• [Problem details] Print the records below from the first line through the line containing "25: (311, 116)", both included, word for word.
[Records for this task — start]
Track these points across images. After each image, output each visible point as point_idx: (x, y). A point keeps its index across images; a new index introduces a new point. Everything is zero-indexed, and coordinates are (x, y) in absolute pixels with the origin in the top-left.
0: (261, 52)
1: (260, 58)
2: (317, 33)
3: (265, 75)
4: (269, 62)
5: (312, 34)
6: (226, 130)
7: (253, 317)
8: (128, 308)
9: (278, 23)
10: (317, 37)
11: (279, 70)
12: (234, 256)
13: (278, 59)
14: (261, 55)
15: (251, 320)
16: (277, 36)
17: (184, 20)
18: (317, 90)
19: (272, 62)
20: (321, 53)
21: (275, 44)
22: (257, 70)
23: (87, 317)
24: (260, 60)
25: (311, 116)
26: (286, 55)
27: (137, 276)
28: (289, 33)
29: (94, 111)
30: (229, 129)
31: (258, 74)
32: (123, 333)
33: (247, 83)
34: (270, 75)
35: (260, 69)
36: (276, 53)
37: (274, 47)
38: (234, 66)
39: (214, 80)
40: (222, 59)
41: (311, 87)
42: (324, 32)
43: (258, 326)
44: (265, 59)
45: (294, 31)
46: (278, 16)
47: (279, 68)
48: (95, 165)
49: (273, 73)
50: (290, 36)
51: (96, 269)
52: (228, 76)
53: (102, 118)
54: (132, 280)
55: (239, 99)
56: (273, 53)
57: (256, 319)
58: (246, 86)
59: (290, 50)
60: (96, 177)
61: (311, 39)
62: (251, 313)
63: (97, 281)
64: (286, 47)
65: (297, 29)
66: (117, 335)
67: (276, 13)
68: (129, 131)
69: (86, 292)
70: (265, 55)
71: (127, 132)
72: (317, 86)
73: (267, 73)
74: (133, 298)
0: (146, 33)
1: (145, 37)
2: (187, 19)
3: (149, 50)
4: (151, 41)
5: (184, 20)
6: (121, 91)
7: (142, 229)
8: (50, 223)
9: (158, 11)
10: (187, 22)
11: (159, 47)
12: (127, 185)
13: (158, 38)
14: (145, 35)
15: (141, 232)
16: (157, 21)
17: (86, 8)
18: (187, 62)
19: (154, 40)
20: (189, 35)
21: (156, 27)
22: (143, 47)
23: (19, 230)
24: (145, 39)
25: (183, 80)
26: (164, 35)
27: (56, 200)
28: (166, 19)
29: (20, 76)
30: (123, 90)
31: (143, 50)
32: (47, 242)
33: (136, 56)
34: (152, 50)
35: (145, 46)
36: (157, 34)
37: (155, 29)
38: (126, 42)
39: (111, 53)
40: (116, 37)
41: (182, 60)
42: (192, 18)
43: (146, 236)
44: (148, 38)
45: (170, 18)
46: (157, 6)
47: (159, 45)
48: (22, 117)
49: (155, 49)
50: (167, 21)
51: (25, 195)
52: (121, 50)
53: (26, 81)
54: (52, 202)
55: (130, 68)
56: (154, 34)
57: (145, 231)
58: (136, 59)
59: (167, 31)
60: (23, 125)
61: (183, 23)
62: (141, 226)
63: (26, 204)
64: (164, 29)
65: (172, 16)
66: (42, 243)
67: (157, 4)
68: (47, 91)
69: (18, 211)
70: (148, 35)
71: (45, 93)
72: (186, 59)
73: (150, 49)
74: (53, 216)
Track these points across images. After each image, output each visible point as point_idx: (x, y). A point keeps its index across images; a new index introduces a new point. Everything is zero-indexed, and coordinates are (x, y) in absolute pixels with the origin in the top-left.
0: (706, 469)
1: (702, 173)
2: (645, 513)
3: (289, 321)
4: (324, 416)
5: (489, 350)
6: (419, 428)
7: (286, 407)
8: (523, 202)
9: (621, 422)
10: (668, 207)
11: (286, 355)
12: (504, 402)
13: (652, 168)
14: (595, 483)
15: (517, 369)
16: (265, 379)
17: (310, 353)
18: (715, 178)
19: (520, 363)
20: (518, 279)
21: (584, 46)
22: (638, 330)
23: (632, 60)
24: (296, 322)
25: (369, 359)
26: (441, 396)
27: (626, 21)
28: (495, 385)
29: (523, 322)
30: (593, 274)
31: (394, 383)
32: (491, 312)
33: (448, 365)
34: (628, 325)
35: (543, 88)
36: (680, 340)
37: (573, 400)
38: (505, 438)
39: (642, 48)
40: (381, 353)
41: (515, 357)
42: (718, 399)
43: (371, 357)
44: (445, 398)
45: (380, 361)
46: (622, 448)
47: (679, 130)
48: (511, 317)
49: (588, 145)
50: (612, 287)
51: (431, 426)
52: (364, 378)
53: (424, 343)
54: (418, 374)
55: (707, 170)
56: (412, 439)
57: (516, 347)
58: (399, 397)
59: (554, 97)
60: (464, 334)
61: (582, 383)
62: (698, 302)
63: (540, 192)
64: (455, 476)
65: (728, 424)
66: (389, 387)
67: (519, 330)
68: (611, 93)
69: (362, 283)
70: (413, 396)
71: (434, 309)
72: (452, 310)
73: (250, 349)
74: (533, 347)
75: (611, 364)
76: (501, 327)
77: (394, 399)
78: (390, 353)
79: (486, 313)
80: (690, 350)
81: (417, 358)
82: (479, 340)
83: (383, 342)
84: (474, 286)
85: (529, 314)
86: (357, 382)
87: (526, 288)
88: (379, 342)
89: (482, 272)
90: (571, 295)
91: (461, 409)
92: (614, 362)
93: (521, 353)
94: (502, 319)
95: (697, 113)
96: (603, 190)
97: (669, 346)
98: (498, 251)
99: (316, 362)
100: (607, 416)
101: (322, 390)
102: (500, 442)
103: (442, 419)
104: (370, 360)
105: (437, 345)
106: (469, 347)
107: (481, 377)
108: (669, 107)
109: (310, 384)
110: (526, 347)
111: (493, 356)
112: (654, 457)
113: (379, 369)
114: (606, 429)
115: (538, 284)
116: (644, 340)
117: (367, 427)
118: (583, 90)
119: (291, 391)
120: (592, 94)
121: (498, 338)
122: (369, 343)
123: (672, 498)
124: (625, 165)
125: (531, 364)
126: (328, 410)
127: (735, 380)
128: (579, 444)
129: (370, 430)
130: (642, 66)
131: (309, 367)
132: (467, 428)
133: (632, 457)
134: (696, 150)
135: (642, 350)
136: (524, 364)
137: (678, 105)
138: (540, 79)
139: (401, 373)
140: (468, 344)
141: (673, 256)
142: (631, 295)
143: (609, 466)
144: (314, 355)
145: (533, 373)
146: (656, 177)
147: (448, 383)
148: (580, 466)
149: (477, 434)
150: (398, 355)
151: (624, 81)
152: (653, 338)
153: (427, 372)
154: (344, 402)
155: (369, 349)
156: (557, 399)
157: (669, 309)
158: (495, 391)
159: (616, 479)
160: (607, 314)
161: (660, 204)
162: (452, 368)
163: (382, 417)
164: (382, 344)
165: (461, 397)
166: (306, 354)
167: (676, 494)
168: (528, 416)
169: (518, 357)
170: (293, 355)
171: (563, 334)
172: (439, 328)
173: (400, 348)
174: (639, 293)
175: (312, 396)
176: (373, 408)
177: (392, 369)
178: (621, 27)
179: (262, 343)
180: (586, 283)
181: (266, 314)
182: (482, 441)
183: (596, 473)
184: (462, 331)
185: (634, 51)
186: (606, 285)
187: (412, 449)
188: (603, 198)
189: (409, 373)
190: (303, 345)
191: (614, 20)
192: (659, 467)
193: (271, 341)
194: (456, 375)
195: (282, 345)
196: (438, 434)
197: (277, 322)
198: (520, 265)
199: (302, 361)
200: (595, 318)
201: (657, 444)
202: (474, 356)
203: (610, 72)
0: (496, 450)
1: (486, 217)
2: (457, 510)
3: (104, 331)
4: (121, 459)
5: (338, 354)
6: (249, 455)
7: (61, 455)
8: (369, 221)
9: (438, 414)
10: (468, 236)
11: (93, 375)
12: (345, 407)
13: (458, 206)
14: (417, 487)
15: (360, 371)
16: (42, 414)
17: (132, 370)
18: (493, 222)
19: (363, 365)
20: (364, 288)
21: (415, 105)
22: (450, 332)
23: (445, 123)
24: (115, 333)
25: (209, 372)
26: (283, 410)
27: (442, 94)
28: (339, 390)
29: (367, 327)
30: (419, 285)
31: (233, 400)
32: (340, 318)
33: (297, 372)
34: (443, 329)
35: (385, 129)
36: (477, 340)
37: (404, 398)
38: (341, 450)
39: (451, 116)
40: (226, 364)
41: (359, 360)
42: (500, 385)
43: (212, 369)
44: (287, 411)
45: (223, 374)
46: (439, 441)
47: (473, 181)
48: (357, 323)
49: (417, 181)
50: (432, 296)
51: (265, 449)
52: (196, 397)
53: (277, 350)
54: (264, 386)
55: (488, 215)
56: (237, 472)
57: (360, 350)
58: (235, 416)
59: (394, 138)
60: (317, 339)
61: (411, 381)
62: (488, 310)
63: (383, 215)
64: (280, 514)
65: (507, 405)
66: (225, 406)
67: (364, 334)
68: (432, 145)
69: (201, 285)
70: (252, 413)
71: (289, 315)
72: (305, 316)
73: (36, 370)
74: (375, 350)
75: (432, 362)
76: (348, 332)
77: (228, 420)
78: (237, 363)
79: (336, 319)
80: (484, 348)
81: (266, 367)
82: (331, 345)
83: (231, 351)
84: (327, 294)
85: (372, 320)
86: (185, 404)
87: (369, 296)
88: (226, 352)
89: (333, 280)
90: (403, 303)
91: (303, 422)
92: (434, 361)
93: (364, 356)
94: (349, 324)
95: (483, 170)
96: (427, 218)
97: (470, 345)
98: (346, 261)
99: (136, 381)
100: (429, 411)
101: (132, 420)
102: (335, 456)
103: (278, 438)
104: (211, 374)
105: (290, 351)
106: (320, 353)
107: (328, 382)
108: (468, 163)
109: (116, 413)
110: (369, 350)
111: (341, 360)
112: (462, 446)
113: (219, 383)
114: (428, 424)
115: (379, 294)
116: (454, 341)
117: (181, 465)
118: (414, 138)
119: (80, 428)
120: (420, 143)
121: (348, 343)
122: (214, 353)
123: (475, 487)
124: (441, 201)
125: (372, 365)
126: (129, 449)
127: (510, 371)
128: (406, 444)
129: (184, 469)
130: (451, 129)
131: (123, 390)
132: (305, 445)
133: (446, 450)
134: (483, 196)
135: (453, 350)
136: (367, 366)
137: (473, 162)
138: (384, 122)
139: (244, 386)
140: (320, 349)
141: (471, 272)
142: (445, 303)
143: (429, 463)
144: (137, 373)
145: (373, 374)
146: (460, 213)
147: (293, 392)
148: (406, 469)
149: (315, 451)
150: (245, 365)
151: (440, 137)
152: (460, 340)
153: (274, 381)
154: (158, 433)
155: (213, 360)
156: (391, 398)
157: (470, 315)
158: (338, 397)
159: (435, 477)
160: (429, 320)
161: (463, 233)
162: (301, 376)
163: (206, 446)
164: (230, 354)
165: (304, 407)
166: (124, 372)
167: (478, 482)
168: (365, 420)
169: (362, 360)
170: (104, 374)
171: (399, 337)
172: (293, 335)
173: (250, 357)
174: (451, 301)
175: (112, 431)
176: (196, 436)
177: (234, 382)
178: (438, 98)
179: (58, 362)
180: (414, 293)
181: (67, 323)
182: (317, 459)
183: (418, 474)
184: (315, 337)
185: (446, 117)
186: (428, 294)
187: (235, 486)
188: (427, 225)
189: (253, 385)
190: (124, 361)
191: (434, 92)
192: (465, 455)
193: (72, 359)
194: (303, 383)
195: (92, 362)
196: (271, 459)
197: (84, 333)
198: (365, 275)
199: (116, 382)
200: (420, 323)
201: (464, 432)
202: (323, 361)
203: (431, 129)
[Records for this task — finish]
• [Result for this task]
Track these points across images. After each image, output each visible point as point_idx: (x, y). A point keeps its index across images; a new index introduces a new point. Everything is zero-indexed, and coordinates are (x, y) in absolute pixels with the origin in the top-left.
0: (261, 52)
1: (260, 58)
2: (317, 33)
3: (265, 75)
4: (269, 62)
5: (312, 34)
6: (226, 130)
7: (253, 317)
8: (128, 308)
9: (278, 23)
10: (317, 37)
11: (279, 70)
12: (234, 256)
13: (278, 59)
14: (261, 55)
15: (251, 320)
16: (277, 36)
17: (184, 20)
18: (317, 90)
19: (272, 62)
20: (321, 53)
21: (275, 44)
22: (257, 70)
23: (87, 317)
24: (260, 60)
25: (311, 116)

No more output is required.